These kids have been playing together all year, every day. Part of this remarkable friendship is that they have very rarely wasted time in conflict.
I've written about these kids before, about how they call themselves the Octograbbers, and about about how I usually just leave them to their own devices, which is what I was doing yesterday, sitting on a stool near the swings. I was watching some other kids playing in the hammock that our kindergarten teacher, Teacher Rachel, had hung between a couple of the trees.
The voice came from over my shoulder, "Teacher Tom." It was one of the Octograbbers lolling about in one the swings. I turned to him and said, "You're swinging."
"I told S and V to stop calling me a 'bad guy' but they won't stop." S and V are also Octograbbers. I answered, "Are you a bad guy?"
"No."
"Then that's name-calling. We all agreed that name-calling is against the rules."
"I know, but they keep calling me 'bad guy'."
I looked for S and V who were running together quite a ways off. It was notable that they weren't carrying the Octograbbers' trademark shovels. "They're far away. I don't think they're calling you 'bad guy' right now, are they?"
"No," he concede, "but they won't stop."
I said, "You said stop and now they aren't doing it. I think maybe they did stop."
This is more or less how I deal with tattling: I try to point out that in most cases they've already dealt with the situation so there's really not much for me to do. He's not a kid prone to tattling, which made this report of rule abuse unusual, but it was clear to me that his friends were currently far away, abiding by his request to stop calling him 'bad guy'.

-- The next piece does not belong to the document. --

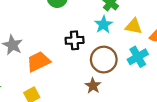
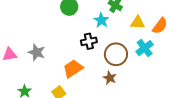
cyan star: (103, 25) -> (101, 20), moved
orange trapezoid: (38, 62) -> (73, 69), moved

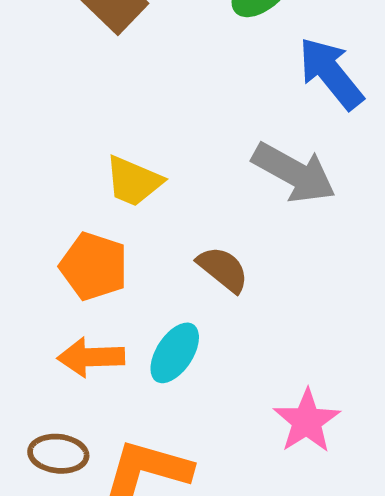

He seemed to be considering this so I returned my attentions to the rowdy hammock play. Moments later S and V came racing past. S said, "Bad guy!" then the two ran off in mock fear.
"See!" he said, "I told them to stop and they're still doing it." He didn't appear particularly upset, but now I was feeling like a jerk for not believing him when he told me they "won't stop." I've taught this kid for three years. I should have known that he would have only turned to me for help as a last resort.
I said, "I heard that. You said to stop and they haven't stopped. Do you want me to remind them of the rules?"
He did, so I tracked down each of the offenders and told them that their friend was unhappy and reminded them that we had all agreed "No name-calling." S immediately said, "Okay," while V listened without a response. I returned to the swings to report, "I reminded them of the rules."
I resumed my seat on the stool while he hung in the swing for a couple minutes, then, "Teacher Tom, I think they should say, 'I'm sorry'."
I agreed, "They probably should. I would apologize if I hurt my friend's feelings."
He still didn't seem particularly upset. "They should say 'I'm sorry.'" Just then V and S came racing past, this time without saying a word. He called out, "You guys should say 'I'm sorry'!" but they either didn't hear him or were ignoring him. "See, they didn't saying 'I'm sorry'."
"No they didn't" I agreed, "But I don't know how to make people say 'I'm sorry.' I think they have to say it themselves."
He stewed it for a moment, then headed down the hill, making a beeline for S. The boys interacted for a moment, then he talked to V after which he returned to his swing. "S said he was sorry, but V didn't say anything."
"She didn't say she was sorry?"
"No."
"And you want her to say she's sorry."
"Yes."
We watched S and V circle around the swing set, then race back down the hill. I said, "I don't know how to make someone say 'I'm sorry'." We spent more time discussing the matter. He seemed far more upset at the lack of an apology than about the name-calling. I told him, "They called you 'bad guy', you didn't like it, so you told them to stop. Then you wanted them to say 'I'm sorry' so you asked them to say it. One of them did, one of them didn't. I think you've done everything you can do." He didn't agree, "I think she should say 'I'm sorry' too," then proceeded to spend the next ten minutes chasing her around, insisting on an apology which she was clearly not going to give.
Last night was our year-end parent potluck/business meeting which just happened to be hosted by this boy's parents. I was among the first to arrive and he was playing butler. As we waited for others to arrive, we chatted. He was in a festive mood, but wanted to return to our playground conversation. "They should have said 'I'm sorry'."
"I know, but S did say it, didn't he?"
"Yeah, he said it, but V didn't."
A parent overheard us and I summarized the situation in a couple sentences. He corrected me, "S is the one who called me 'bad guy'. V didn't say it."
"V didn't call you 'bad guy'? Do you think maybe that's why she didn't apologize? Because she didn't break our rule?"
"Probably so!" he agreed happily before racing off to answer the door his sense of justice apparently now finally satisfied.
One boy felt offended. He spoke up. He wanted an apology and asked for it. The child who offended him apologized. The child who had not offended him declined, having nothing about which to say 'I'm sorry' and she would not be pestered into it. What remarkable kids: what remarkable humans. Conflict is inevitable, even among best friends. I don't think any people, whatever their age, could have handled this one any better than did these Octograbbers.